– j.soares@cpovo.net –
O lobby da indústria do turismo está agindo forte junto ao Congresso dos Estados Unidos no sentido de facilitar a concessão de visto para os cidadãos do Brasil e da China entrarem naquele país. E não é sem razão. Somos os dois maiores fluxos turísticos no país e, consequentemente, aqueles que lá mais deixam dinheiro. A média deixada pelo brasileiro é de quase US$ 5 mil. Para ser exato, US$ 4.925,00. Sendo que estamos à frente dos chineses, com US$ 4.540,00, vindo em terceiro lugar os japoneses, com US$ 4.290,00. Os dados são U.S. Travel Association. Uma decisão que já foi tomada é dobrar o número de funcionários dos consulados americanos no Brasil, para agilizar o processo de concessão de visto. Até porque o aumento do número de vistos para brasileiros foi de 44% no último ano.
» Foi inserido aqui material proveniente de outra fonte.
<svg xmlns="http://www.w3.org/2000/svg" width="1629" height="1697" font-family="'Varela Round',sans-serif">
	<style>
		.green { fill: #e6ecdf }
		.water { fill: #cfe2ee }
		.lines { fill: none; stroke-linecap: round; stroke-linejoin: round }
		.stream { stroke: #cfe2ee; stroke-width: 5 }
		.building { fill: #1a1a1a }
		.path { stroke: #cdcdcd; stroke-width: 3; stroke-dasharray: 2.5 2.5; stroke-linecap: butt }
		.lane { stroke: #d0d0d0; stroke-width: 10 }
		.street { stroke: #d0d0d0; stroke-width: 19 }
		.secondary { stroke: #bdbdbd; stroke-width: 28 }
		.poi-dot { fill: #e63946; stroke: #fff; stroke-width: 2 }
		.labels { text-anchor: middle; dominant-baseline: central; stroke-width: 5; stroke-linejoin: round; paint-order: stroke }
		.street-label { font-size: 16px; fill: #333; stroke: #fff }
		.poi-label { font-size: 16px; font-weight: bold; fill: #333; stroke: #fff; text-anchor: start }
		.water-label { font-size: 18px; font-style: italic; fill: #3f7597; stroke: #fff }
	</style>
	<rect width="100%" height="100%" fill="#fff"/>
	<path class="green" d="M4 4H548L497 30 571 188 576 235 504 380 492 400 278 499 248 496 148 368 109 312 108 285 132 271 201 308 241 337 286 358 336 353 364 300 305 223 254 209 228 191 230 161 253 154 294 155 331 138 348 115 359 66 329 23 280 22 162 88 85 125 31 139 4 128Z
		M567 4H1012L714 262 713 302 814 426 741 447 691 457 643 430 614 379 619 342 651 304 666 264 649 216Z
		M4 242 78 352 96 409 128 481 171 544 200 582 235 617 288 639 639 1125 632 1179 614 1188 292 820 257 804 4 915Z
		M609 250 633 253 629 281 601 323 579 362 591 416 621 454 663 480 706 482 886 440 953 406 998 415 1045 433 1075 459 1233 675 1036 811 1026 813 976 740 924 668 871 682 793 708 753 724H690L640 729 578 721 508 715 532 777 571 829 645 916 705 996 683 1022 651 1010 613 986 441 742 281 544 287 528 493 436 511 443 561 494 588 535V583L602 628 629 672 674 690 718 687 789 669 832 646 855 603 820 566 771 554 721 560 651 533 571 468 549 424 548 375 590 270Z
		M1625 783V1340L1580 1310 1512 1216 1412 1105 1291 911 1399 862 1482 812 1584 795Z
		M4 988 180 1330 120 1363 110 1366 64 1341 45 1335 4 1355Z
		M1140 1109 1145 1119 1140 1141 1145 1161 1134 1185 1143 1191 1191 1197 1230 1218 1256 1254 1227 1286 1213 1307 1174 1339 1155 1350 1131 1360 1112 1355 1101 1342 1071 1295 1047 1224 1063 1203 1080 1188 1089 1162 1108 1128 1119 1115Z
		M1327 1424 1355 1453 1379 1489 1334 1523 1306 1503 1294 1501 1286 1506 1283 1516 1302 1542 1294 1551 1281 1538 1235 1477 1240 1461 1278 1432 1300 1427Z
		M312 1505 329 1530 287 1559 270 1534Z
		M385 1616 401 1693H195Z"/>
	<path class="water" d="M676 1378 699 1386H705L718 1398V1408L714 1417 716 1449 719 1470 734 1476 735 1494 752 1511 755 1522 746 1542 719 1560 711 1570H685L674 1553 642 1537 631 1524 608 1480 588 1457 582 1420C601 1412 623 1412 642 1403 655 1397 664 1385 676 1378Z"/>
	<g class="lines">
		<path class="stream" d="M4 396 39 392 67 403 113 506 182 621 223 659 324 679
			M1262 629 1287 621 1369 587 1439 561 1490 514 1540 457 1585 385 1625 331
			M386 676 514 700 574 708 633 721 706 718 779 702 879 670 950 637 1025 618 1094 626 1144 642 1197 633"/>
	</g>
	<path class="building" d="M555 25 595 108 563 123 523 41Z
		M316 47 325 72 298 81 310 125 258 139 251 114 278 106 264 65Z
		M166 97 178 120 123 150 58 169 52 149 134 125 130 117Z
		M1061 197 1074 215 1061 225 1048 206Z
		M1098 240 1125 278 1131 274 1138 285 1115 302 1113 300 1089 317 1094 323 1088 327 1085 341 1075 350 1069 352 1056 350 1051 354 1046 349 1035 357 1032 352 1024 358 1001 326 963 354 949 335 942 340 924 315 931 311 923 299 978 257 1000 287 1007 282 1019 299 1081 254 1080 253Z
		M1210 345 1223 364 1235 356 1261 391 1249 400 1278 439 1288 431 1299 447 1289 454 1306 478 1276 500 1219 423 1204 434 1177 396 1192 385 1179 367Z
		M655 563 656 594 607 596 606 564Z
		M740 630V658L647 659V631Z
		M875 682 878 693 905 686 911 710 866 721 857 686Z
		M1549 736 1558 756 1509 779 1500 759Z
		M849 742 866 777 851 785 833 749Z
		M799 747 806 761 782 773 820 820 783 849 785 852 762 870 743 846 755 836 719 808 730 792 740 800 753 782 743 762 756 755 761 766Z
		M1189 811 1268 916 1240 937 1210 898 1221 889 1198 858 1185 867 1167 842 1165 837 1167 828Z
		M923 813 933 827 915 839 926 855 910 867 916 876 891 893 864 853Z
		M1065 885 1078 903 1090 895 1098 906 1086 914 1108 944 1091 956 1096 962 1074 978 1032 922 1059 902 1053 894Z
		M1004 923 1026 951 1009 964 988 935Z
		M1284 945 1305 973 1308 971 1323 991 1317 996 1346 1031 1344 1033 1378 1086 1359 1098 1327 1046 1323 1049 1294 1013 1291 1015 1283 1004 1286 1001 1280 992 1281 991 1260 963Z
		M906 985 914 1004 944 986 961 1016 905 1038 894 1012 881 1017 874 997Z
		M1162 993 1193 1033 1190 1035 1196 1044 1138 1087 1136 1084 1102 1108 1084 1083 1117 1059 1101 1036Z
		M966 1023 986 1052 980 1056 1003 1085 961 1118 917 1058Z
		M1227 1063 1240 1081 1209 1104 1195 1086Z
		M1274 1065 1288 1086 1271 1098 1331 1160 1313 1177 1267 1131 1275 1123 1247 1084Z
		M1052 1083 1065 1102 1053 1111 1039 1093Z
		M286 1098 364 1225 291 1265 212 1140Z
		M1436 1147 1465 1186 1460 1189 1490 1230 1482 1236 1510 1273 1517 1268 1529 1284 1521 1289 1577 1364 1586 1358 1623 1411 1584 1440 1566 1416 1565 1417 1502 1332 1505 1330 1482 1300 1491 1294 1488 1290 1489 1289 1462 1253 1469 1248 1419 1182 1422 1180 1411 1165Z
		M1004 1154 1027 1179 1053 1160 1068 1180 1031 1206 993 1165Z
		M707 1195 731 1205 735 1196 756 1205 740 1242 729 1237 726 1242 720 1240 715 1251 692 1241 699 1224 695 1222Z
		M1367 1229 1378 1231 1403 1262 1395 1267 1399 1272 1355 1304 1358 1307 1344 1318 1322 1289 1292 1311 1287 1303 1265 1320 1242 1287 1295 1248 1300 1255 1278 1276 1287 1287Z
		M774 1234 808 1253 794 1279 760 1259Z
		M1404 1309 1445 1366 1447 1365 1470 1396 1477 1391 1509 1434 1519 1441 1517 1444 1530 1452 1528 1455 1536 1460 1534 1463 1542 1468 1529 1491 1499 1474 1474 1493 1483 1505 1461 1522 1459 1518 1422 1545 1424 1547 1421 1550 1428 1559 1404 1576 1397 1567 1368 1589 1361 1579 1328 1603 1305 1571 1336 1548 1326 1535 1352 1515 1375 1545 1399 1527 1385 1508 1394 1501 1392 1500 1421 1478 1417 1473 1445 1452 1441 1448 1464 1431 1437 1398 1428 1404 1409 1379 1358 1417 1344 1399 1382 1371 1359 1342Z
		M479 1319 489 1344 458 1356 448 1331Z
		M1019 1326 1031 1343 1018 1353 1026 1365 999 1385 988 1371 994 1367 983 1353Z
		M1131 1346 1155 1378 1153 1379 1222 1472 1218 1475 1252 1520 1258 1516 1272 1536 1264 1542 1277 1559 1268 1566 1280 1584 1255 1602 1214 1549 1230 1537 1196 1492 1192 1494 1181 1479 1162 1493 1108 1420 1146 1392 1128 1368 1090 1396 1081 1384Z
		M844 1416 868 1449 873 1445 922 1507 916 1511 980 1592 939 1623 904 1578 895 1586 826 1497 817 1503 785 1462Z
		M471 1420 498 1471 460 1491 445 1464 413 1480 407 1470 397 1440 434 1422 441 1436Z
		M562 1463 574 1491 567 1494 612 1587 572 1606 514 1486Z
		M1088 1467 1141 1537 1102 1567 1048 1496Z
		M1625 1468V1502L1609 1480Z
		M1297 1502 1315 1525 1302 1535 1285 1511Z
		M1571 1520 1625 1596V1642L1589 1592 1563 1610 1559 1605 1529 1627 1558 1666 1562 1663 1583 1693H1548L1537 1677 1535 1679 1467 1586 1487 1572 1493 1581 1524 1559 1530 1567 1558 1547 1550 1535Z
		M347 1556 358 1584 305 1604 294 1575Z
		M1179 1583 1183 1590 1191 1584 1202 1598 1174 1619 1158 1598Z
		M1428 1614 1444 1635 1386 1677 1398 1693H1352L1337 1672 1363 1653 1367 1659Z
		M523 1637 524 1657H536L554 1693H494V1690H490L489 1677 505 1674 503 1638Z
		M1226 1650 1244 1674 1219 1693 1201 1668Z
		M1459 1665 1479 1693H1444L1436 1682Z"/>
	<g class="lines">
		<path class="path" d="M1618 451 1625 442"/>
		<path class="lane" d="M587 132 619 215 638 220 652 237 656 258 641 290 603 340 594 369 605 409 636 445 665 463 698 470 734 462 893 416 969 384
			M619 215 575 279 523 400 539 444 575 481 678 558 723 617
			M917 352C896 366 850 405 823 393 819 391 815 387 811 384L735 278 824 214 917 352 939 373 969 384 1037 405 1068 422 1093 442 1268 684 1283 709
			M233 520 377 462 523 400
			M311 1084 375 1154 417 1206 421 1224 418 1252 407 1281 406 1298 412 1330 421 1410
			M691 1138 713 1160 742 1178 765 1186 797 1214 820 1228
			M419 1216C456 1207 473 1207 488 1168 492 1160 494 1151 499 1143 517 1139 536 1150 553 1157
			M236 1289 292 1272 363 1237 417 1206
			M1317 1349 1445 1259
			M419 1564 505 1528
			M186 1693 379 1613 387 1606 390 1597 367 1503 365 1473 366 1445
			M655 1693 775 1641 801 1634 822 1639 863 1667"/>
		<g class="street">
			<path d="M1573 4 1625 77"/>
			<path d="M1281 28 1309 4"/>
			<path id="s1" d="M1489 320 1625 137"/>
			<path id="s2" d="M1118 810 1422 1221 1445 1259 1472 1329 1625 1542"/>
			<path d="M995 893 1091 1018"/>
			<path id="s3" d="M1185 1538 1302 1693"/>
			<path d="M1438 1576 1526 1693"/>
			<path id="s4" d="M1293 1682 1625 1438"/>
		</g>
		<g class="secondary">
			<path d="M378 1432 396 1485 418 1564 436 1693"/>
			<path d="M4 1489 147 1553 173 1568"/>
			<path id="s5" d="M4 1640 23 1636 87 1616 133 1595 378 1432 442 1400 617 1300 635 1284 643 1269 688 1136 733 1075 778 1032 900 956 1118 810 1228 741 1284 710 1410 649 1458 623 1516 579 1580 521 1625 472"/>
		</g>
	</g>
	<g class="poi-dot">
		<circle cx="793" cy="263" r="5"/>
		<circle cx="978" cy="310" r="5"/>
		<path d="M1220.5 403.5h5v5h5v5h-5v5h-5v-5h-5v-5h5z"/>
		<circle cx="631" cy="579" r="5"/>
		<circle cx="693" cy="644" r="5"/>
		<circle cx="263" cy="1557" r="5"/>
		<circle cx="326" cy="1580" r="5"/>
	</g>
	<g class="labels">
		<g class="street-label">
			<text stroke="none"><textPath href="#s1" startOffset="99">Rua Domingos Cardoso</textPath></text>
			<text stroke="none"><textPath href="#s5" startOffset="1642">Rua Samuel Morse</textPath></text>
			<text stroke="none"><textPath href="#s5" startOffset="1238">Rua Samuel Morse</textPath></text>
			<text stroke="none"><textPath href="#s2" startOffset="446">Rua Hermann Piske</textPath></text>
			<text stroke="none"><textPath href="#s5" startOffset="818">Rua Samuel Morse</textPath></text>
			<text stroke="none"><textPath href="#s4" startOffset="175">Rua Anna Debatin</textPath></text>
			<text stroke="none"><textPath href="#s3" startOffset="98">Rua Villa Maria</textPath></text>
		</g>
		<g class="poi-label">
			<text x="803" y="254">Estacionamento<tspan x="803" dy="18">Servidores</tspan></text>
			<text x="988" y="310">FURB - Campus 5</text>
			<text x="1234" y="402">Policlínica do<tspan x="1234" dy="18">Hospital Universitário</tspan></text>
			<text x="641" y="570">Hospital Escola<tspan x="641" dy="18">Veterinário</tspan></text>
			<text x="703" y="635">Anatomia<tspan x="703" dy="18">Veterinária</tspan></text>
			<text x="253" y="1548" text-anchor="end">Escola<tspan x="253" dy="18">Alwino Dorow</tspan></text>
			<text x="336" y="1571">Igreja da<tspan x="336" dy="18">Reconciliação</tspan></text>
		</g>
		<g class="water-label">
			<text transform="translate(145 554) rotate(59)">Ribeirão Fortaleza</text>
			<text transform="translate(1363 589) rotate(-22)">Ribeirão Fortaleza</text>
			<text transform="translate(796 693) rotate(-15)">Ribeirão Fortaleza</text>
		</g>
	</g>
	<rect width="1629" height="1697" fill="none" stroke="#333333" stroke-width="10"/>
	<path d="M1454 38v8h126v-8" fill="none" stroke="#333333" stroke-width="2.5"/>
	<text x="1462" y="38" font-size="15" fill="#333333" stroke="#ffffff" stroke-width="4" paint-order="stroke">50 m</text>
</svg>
Mais do que dobrar o número funcionários, o governo americano deveria providenciar é a descentralização da concessão de visto. Hoje, este serviço é prestado apenas em São Paulo, Rio, Brasília e Recife. O gaúcho, por exemplo, tem que agendar audiência em uma dessas cidades e se sujeitar a uma enorme espera em fila, e ainda responder a um questionário cheio de perguntas idiotas. A crise levou o governo americano a fechar o consulado em Porto Alegre, mas, será que não dava para ter pelo menos um posto para realizar os vistos por aqui? Assim como também em outras grandes capitais? Seria uma pequena consideração para o povo que mais está injetando dinheiro nos Estados Unidos.
O mais correto, no entanto, será eliminar a exigência do visto. Até porque a situação que levou à esta exigência não existe mais. A decisão fora tomada em vista do elevado número de brasileiros que ia para os Estados Unidos em busca de emprego. Hoje, os brasileiros estão voltando de lá, pois o desemprego passa dos 9%. E junto com eles estão vindo os americanos, que vislumbram as enormes possibilidades de trabalho que se abrem no Brasil, especialmente, nas áreas de informática e engenharia. Ironicamente, por outro lado, talvez seja interessante manter a reciprocidade do visto, para segurar a entrada dos americanos que aqui vêm buscar trabalho. A realidade é que a situação se inverteu. A crise está nos Estados Unidos, enquanto que o Brasil segue “bombando”.
Curioso que, em meio a esta situação, a presidente Dilma Roussef ainda vai dar ouvidos a Hugo “é culpa do ianquis” Chávez, para formação da tal de Celam, Comunidade dos Estados Latino Americanos e do Caribe. Organismo formado por todos os países da região, menos Estados Unidos e Canadá. Vai se contrapor à OEA, Organização dos Estados Americanos, onde aqueles dois países têm assento. Vai ser mais uma organização onde irá funcionar apenas a retórica, ditada por Hugo Chávez, para quem todos os problemas da América Latina e, especialmente, os da Venezuela, são culpa dos americanos. Num momento em que estamos numa situação favorável no mercado internacional para a atração de investimentos, não podemos dar ouvidos a quem manda as empresas embora de seu país. Nossa governante tem que seguir a postura dos estadistas, não dos proselitistas.